Le roi, accoutumé à dominer dans sa famille autant pour le moins que sur ses courtisans et sur son peuple, et qui la vouloit toujours rassemblée sous ses yeux, n’avoit pas vu avec plaisir le don de Choisy à Monseigneur, et les voyages fréquents qu’il y faisoit avec le petit nombre de ceux qu’il nommoit à chacun pour l’y suivre. Cela faisoit une séparation de la cour, qui, à l’âge de son fils, ne se pouvoit éviter, dès que le présent de cette maison l’avoit fait naître, mais il voulut au moins le rapprocher de lui. Meudon, bien plus vaste et extrêmement superbe par les millions que M. de Louvois y avoit enfouis, lui parut propre pour cela. Il en proposa donc l’échange à Barbezieux, pour sa mère, qui l’avoit pris dans les biens pour cinq cent mille livres, et le chargea de lui en offrir quatre cent mille livres de plus avec Choisy en retour. Mme de Louvois, pour qui Meudon étoit trop grand et trop difficile à remplir, fut ravie de recevoir neuf cent mille livres avec une maison plus à sa portée et d’ailleurs fort agréable ; et le même jour que le roi témoigna désirer cet échange, il fut conclu. Le roi ne l’avoit pas fait sans avoir parlé à Monseigneur, pour qui ses moindres apparences de désir étoient des ordres. Mme de Louvois passa depuis les étés en bonne compagnie à Choisy, et Monseigneur n’en voltigea que de plus en plus de Versailles à Meudon, où, à l’imitation du roi, il fit beaucoup de choses dans la maison et dans les jardins, et combla les merveilles que les cardinaux de Meudon et de Lorraine et MM. Servien et de Louvois y avoient successivement ajoutées.

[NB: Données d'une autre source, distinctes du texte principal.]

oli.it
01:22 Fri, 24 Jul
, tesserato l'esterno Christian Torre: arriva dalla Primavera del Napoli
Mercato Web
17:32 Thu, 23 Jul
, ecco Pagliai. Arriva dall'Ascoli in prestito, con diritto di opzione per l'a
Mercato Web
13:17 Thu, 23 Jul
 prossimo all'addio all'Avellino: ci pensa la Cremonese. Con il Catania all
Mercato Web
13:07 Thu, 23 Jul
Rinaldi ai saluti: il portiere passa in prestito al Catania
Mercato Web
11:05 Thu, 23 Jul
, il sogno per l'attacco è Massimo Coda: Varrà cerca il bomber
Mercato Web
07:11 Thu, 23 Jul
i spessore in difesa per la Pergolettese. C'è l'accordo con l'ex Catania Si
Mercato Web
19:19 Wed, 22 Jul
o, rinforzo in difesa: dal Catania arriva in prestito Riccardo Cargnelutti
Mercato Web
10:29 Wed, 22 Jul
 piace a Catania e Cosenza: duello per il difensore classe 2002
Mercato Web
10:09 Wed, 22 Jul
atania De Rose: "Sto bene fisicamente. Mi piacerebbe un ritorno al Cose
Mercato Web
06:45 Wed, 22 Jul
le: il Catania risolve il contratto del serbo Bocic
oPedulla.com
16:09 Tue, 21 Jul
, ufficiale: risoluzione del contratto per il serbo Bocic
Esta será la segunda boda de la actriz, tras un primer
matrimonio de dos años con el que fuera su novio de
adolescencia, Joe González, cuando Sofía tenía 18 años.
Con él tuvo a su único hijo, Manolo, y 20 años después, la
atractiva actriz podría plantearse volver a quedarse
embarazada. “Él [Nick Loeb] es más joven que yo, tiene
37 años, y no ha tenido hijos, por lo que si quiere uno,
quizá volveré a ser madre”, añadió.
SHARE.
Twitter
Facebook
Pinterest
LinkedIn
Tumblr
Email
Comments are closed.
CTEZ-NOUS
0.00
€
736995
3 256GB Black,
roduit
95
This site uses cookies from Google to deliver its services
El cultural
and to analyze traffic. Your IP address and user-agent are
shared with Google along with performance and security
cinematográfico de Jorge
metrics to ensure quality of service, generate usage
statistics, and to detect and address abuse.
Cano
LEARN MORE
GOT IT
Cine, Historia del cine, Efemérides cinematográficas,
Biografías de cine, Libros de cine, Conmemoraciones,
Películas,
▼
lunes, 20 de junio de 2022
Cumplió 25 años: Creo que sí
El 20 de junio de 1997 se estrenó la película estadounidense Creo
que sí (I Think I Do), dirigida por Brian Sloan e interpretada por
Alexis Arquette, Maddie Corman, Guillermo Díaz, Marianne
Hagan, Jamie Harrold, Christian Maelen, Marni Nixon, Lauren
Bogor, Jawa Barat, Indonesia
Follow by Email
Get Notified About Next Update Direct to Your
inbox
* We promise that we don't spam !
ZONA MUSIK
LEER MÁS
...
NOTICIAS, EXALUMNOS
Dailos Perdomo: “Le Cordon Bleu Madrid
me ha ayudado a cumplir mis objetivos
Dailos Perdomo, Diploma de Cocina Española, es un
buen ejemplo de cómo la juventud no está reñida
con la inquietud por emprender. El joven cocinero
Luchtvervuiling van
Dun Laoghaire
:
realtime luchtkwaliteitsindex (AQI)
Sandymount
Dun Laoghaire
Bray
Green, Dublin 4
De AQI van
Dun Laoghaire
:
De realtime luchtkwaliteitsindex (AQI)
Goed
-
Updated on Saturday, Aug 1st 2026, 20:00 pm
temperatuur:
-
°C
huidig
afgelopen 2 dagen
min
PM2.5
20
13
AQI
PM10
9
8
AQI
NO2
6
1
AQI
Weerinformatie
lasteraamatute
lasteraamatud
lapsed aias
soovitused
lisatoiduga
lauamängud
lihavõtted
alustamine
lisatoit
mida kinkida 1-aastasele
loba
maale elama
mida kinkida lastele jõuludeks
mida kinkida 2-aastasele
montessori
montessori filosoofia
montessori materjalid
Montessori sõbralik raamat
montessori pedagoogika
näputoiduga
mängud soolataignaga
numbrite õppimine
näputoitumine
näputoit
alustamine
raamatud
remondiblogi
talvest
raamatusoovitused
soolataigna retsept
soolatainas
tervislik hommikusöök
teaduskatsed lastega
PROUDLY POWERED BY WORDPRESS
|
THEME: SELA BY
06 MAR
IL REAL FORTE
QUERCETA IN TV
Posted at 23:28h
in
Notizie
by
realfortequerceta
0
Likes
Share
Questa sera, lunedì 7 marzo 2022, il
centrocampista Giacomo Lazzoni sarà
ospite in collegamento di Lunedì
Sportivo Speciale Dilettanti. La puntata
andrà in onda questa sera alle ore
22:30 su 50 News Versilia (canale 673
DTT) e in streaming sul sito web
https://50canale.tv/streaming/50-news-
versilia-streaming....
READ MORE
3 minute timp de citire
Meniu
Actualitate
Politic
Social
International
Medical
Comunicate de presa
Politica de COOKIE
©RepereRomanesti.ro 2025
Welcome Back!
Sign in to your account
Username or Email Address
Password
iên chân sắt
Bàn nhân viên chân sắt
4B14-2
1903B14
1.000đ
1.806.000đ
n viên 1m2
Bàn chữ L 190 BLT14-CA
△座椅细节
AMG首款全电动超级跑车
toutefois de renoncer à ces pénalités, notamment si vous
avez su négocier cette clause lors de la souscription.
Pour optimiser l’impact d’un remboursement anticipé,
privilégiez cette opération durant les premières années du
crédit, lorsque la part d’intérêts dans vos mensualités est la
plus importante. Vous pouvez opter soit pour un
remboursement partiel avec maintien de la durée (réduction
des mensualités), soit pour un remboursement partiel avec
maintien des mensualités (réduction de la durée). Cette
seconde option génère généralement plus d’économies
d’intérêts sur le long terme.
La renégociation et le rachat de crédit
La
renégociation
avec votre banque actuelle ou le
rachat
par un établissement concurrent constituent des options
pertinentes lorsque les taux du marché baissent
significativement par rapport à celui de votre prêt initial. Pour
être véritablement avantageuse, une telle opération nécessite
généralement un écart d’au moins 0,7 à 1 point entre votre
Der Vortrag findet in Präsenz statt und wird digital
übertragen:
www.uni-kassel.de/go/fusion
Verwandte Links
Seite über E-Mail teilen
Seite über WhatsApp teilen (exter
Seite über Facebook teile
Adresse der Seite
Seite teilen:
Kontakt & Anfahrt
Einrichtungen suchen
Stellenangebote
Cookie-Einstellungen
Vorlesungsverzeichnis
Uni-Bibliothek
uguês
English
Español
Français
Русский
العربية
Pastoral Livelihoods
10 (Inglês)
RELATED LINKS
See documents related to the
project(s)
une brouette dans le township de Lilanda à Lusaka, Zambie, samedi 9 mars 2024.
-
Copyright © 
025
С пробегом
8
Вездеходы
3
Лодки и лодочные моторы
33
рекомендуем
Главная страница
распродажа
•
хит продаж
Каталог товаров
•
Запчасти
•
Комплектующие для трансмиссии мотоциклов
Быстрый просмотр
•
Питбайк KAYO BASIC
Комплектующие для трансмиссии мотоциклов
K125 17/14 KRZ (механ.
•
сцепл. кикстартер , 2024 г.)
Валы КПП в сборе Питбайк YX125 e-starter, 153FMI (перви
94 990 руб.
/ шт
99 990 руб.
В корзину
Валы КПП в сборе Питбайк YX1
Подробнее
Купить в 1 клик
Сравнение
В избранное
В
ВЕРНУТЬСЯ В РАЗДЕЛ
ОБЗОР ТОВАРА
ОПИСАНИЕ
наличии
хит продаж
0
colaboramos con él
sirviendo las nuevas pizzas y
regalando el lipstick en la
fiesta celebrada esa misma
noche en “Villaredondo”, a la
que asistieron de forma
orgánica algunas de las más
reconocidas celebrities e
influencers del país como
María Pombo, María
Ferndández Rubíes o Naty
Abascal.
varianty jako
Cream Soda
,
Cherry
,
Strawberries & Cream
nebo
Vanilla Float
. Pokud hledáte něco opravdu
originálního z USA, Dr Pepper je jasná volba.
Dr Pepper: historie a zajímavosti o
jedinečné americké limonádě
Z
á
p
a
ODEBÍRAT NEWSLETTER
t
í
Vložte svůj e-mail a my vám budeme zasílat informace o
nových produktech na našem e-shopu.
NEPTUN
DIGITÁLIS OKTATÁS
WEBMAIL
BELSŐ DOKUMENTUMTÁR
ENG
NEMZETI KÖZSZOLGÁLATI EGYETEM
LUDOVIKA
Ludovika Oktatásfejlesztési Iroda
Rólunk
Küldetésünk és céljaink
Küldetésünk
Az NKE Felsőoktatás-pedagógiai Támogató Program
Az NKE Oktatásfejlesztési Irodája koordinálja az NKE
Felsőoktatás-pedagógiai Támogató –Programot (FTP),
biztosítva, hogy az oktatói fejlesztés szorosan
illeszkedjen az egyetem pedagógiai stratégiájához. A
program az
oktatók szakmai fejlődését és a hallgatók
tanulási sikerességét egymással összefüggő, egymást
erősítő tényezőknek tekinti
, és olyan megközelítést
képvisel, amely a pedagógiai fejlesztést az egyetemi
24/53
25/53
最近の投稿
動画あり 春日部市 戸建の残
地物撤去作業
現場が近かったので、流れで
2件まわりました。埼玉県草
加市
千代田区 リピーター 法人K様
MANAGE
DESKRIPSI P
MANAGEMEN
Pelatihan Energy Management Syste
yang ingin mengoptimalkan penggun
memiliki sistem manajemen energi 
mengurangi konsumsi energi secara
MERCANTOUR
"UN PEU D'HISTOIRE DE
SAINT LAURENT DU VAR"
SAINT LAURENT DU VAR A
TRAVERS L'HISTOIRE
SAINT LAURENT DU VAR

  1. Cette phrase a besoin d’être éclaircie par un tableau généalogique. MARIE-STUART, décapitée. JACQUES Ier, roi d’Écosse et d’Angleterre. CHARLES Ier, décapité. JACQUES II, détrôné par le prince d’Orange. ÉLISABETH, mariée à l’électeur palatin Frédéric V, roi de Bohème. SOPHIE, mariée à Ernest-Auguste, duc de Brunswick. GEORGES-LOUIS, électeur de Hanovre et roi d’Angeterre en 1714.